A few months ago, she made several comments pertaining to her childhood and how sorry it was and how she would never put her children through the same thing. She HATED how she couldn't wear "nice" clothes and she HATED how she couldn't go to all the extracurricular activities she wanted to go to and she was determined her kids would have better.

After the last vent session, and a comment made on facebook about how she believed she was born to aliens and put in our family, I decided in my heart that I was finished letting her say things to me about it all. I cannot take it back and I feel like 15 years of letting her "vent" is enough. As I get older these things were beginning to wear on me more and more and my mental health is not in the category of "healthy" to begin with.

I wrote her a letter and told her I no longer wanted her to tell me about how bad a mother I was and how bad her childhood was. I tried to explain it in as nice a way possible while not taking away from the fact she did have a rough childhood.

Since then, she has had very little to do with me. Mothers Day came and went with no word. This isn't the first Mothers Day I've been ignored, but it bothered me the most.

I'm sorry I wasn't a perfect mother. I'm sorry she felt so "different" from the other kids because she didn't have the name brand clothes. I'm sorry she didn't get to go to every function and that she felt she was a charity case. I did the best I knew how to do at the time, with the resources available to us on my husbands income. I would have loved to have had more clothes instead of wearing the same 2 or 3 dresses to church every week. I would have loved to have been able to do some things I enjoyed as well. Instead I was too busy doing my best to keep a home for four people on a one person budget.

I am very happy that her husband is able to provide all these things on his income alone so that she doesn't have to work. He obviously makes much more money that her daddy did. I am happy that her kids won't come to her one day and complain about what they didn't have or where they didn't get to go. I hope she never has to feel the way I feel at this stage in my life.

4 comments:

Cartoon Characters said...
This comment has been removed by the author.
Surgeon In My Dreams said...

To A Nurse....I cannot tell you how much your comment touched me.

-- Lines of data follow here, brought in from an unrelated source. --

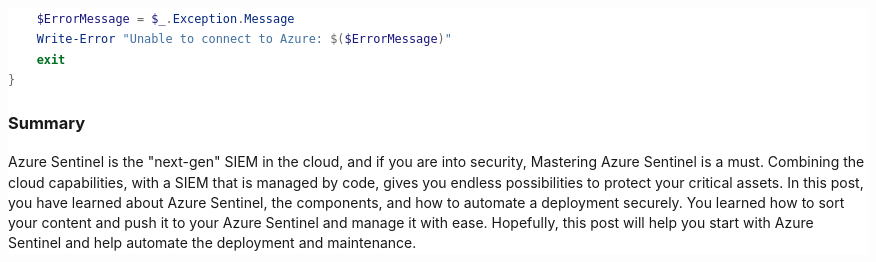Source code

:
 ```Powershell
    $ErrorMessage = $_.Exception.Message
    Write-Error "Unable to connect to Azure: $($ErrorMessage)"
    exit
}
```

### Summary

Azure Sentinel is the "next-gen" SIEM in the cloud, and if you are into security, Mastering Azure Sentinel is a must.
Combining the cloud capabilities, with a SIEM that is managed by code, gives you endless possibilities to protect your critical assets.
In this post, you have learned about Azure Sentinel, the components, and how to automate a deployment securely.
You learned how to sort your content and push it to your Azure Sentinel and manage it with ease.
Hopefully, this post will help you start with Azure Sentinel and help automate the deployment and maintenance.
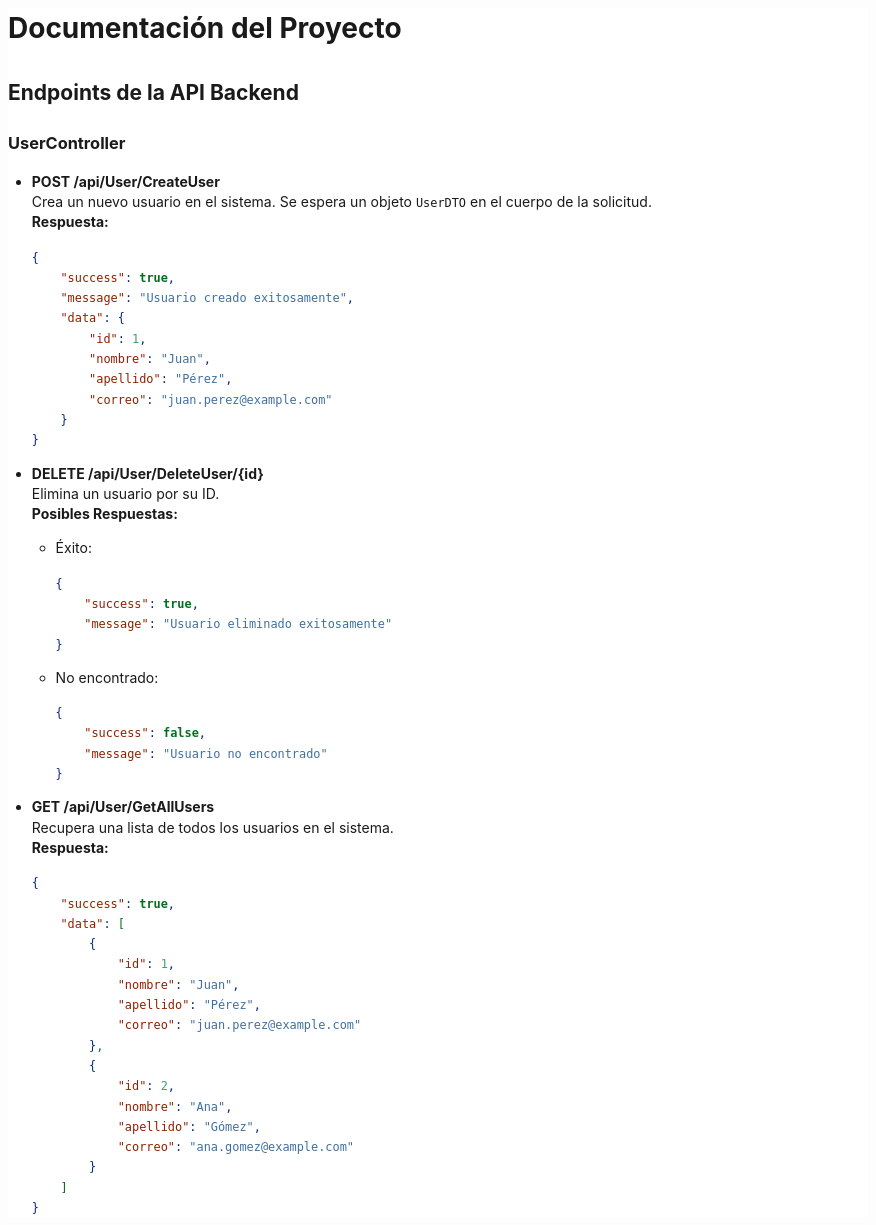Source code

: # Documentación del Proyecto

## Endpoints de la API Backend

### UserController
- **POST /api/User/CreateUser**  
    Crea un nuevo usuario en el sistema. Se espera un objeto `UserDTO` en el cuerpo de la solicitud.  
    **Respuesta:**  
    ```json
    {
        "success": true,
        "message": "Usuario creado exitosamente",
        "data": {
            "id": 1,
            "nombre": "Juan",
            "apellido": "Pérez",
            "correo": "juan.perez@example.com"
        }
    }
    ```

- **DELETE /api/User/DeleteUser/{id}**  
    Elimina un usuario por su ID.  
    **Posibles Respuestas:**  
    - Éxito:  
      ```json
      {
          "success": true,
          "message": "Usuario eliminado exitosamente"
      }
      ```
    - No encontrado:  
      ```json
      {
          "success": false,
          "message": "Usuario no encontrado"
      }
      ```

- **GET /api/User/GetAllUsers**  
    Recupera una lista de todos los usuarios en el sistema.  
    **Respuesta:**  
    ```json
    {
        "success": true,
        "data": [
            {
                "id": 1,
                "nombre": "Juan",
                "apellido": "Pérez",
                "correo": "juan.perez@example.com"
            },
            {
                "id": 2,
                "nombre": "Ana",
                "apellido": "Gómez",
                "correo": "ana.gomez@example.com"
            }
        ]
    }
    ```
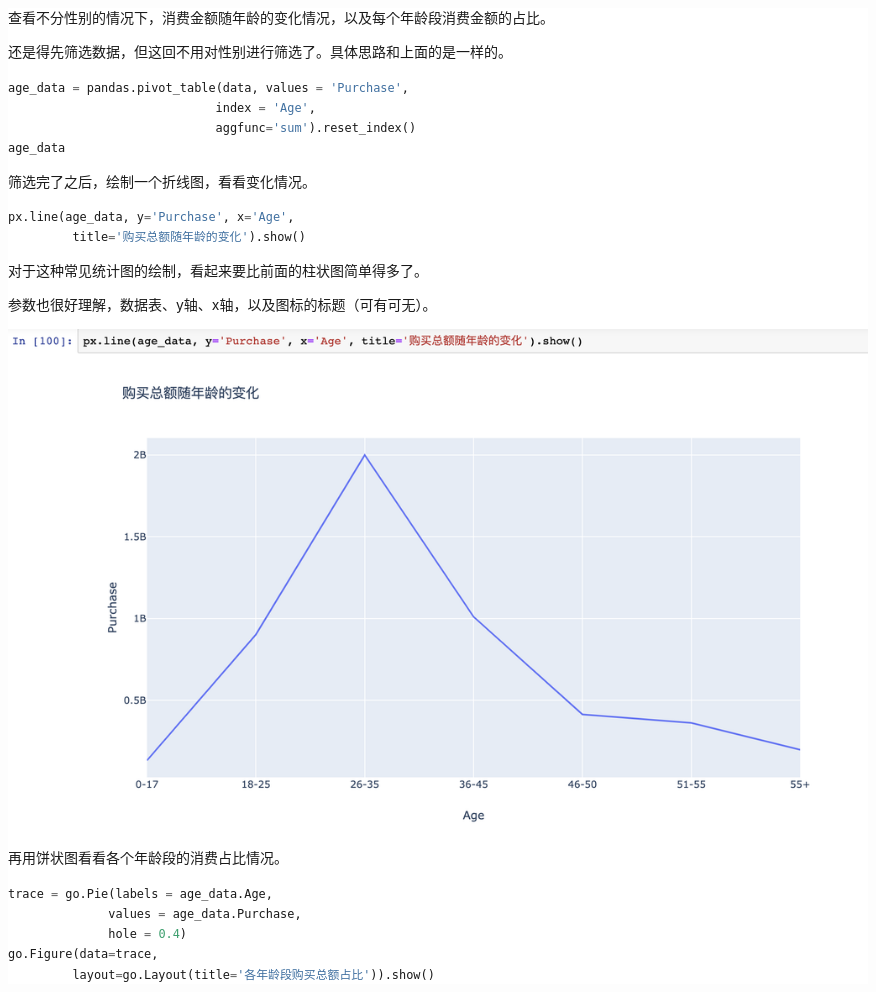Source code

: 查看不分性别的情况下，消费金额随年龄的变化情况，以及每个年龄段消费金额的占比。

还是得先筛选数据，但这回不用对性别进行筛选了。具体思路和上面的是一样的。

```python
age_data = pandas.pivot_table(data, values = 'Purchase',
                             index = 'Age',
                             aggfunc='sum').reset_index()
age_data
```

筛选完了之后，绘制一个折线图，看看变化情况。

```python
px.line(age_data, y='Purchase', x='Age', 
		 title='购买总额随年龄的变化').show()
```

对于这种常见统计图的绘制，看起来要比前面的柱状图简单得多了。

参数也很好理解，数据表、y轴、x轴，以及图标的标题（可有可无）。

![](https://raw.githubusercontent.com/LawyZheng/shared-document/master/graphing/pic8.png)

再用饼状图看看各个年龄段的消费占比情况。

```python
trace = go.Pie(labels = age_data.Age,
              values = age_data.Purchase,
              hole = 0.4)
go.Figure(data=trace,
         layout=go.Layout(title='各年龄段购买总额占比')).show()
```
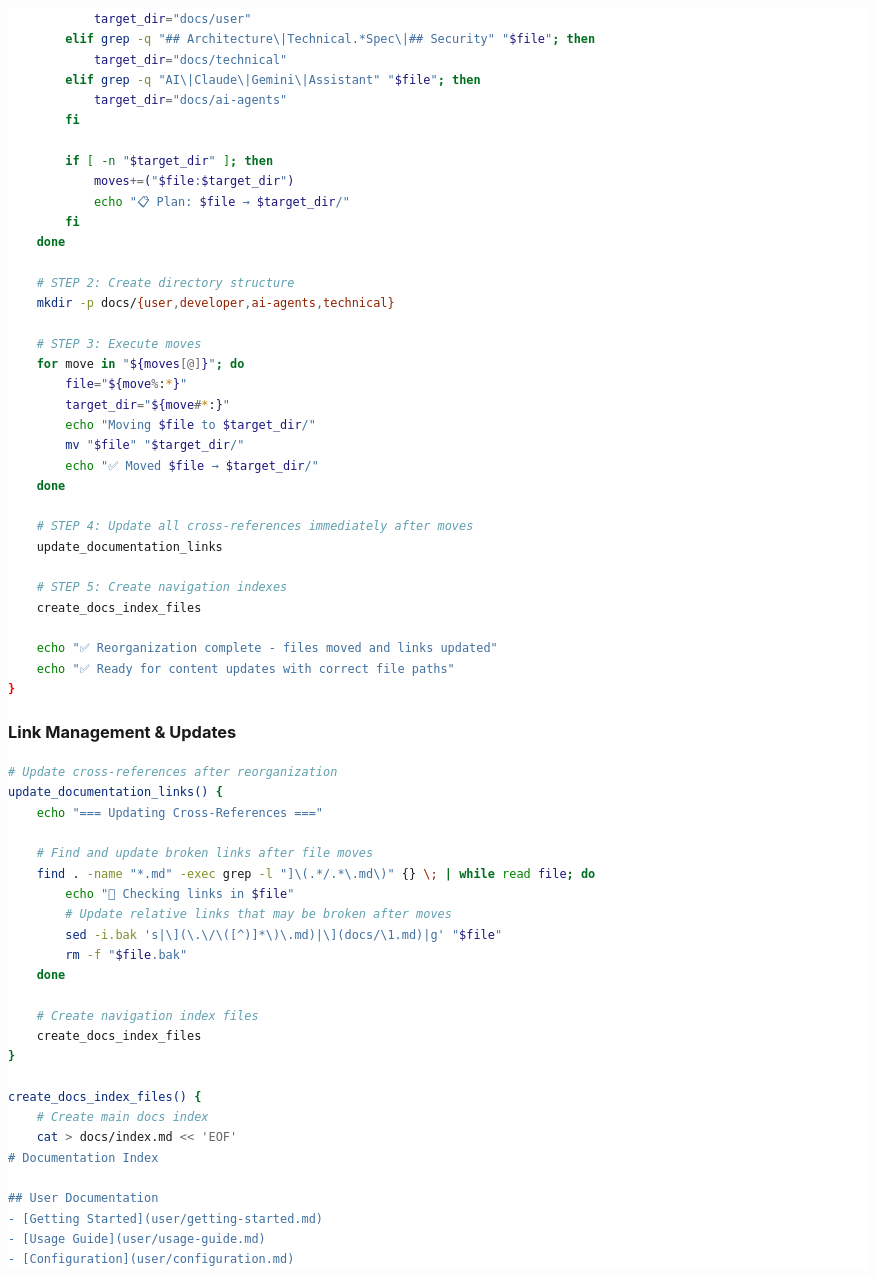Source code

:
 ```bash
            target_dir="docs/user"
        elif grep -q "## Architecture\|Technical.*Spec\|## Security" "$file"; then
            target_dir="docs/technical"
        elif grep -q "AI\|Claude\|Gemini\|Assistant" "$file"; then
            target_dir="docs/ai-agents"
        fi
        
        if [ -n "$target_dir" ]; then
            moves+=("$file:$target_dir")
            echo "📋 Plan: $file → $target_dir/"
        fi
    done
    
    # STEP 2: Create directory structure
    mkdir -p docs/{user,developer,ai-agents,technical}
    
    # STEP 3: Execute moves
    for move in "${moves[@]}"; do
        file="${move%:*}"
        target_dir="${move#*:}"
        echo "Moving $file to $target_dir/"
        mv "$file" "$target_dir/"
        echo "✅ Moved $file → $target_dir/"
    done
    
    # STEP 4: Update all cross-references immediately after moves
    update_documentation_links
    
    # STEP 5: Create navigation indexes
    create_docs_index_files
    
    echo "✅ Reorganization complete - files moved and links updated"
    echo "✅ Ready for content updates with correct file paths"
}
```

### Link Management & Updates
```bash
# Update cross-references after reorganization
update_documentation_links() {
    echo "=== Updating Cross-References ==="
    
    # Find and update broken links after file moves
    find . -name "*.md" -exec grep -l "]\(.*/.*\.md\)" {} \; | while read file; do
        echo "🔗 Checking links in $file"
        # Update relative links that may be broken after moves
        sed -i.bak 's|\](\.\/\([^)]*\)\.md)|\](docs/\1.md)|g' "$file"
        rm -f "$file.bak"
    done
    
    # Create navigation index files
    create_docs_index_files
}

create_docs_index_files() {
    # Create main docs index
    cat > docs/index.md << 'EOF'
# Documentation Index

## User Documentation
- [Getting Started](user/getting-started.md)
- [Usage Guide](user/usage-guide.md)
- [Configuration](user/configuration.md)
```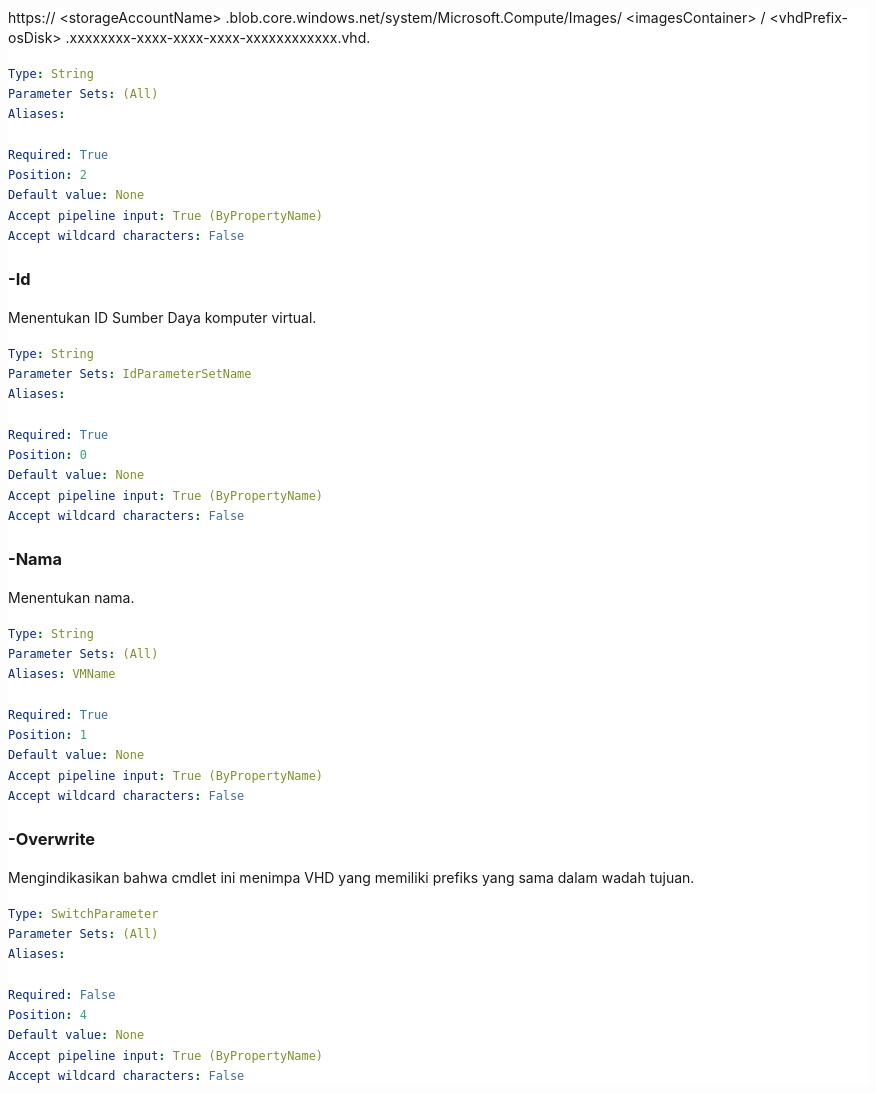 https:// \<storageAccountName\> .blob.core.windows.net/system/Microsoft.Compute/Images/ \<imagesContainer\> / \<vhdPrefix-osDisk\> .xxxxxxxx-xxxx-xxxx-xxxx-xxxxxxxxxxxx.vhd.

```yaml
Type: String
Parameter Sets: (All)
Aliases: 

Required: True
Position: 2
Default value: None
Accept pipeline input: True (ByPropertyName)
Accept wildcard characters: False
```

### -Id
Menentukan ID Sumber Daya komputer virtual.

```yaml
Type: String
Parameter Sets: IdParameterSetName
Aliases: 

Required: True
Position: 0
Default value: None
Accept pipeline input: True (ByPropertyName)
Accept wildcard characters: False
```

### -Nama
Menentukan nama.

```yaml
Type: String
Parameter Sets: (All)
Aliases: VMName

Required: True
Position: 1
Default value: None
Accept pipeline input: True (ByPropertyName)
Accept wildcard characters: False
```

### -Overwrite
Mengindikasikan bahwa cmdlet ini menimpa VHD yang memiliki prefiks yang sama dalam wadah tujuan.

```yaml
Type: SwitchParameter
Parameter Sets: (All)
Aliases: 

Required: False
Position: 4
Default value: None
Accept pipeline input: True (ByPropertyName)
Accept wildcard characters: False
```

I have lived with guilt all these years. As I have gotten older though, I have found it harder to hold on to the guilt and that too made me feel guilty...lol.

Thank you so much for your reminder. I needed to hear it. I DID do the best I knew how at that time.

Holler back anytime and you're always welcome to email.

Raine said...

You did do the best you could. It may be constructive to vent feelings once or twice but to hang onto them for 15 years, well I see something wrong with that. I went to therapy to try and become a better mother to my kids. We had little money their whole childhood and my own childhood was spent in abject poverty. Abusing my mother over my childhood would just be cruel and pointless. It would serve no purpose other than to hurt her. I can't help but wonder what your daughter's motives are. I have one child who thanks me and the other child cast blame for a while and then grew up some. I hope you are feeling better about it and that your daughter grows up some and starts treating you better

Manish Prabhat's Page said...

Paasing judgment on others,especially for the near and dear ones, who should be loved and admired, has become a fashion with the new generation. How can a man judge another. What superiority he/she has over the other? People generally do their best as per prevailing circumstances. But others can not understand that. Raising children by a mother is the best and the humblest contribution made by a mother to her children's personality. It is pitiable that a child judges his/ her mother. In our human culture mother is next to God! The dealings of God can not be judged by humans. Humans are selfish and emotional. They pass comments with the tint of their emotions. So we should not bother. If we are satisfied with our deeds, we should feel happy and enjoy life.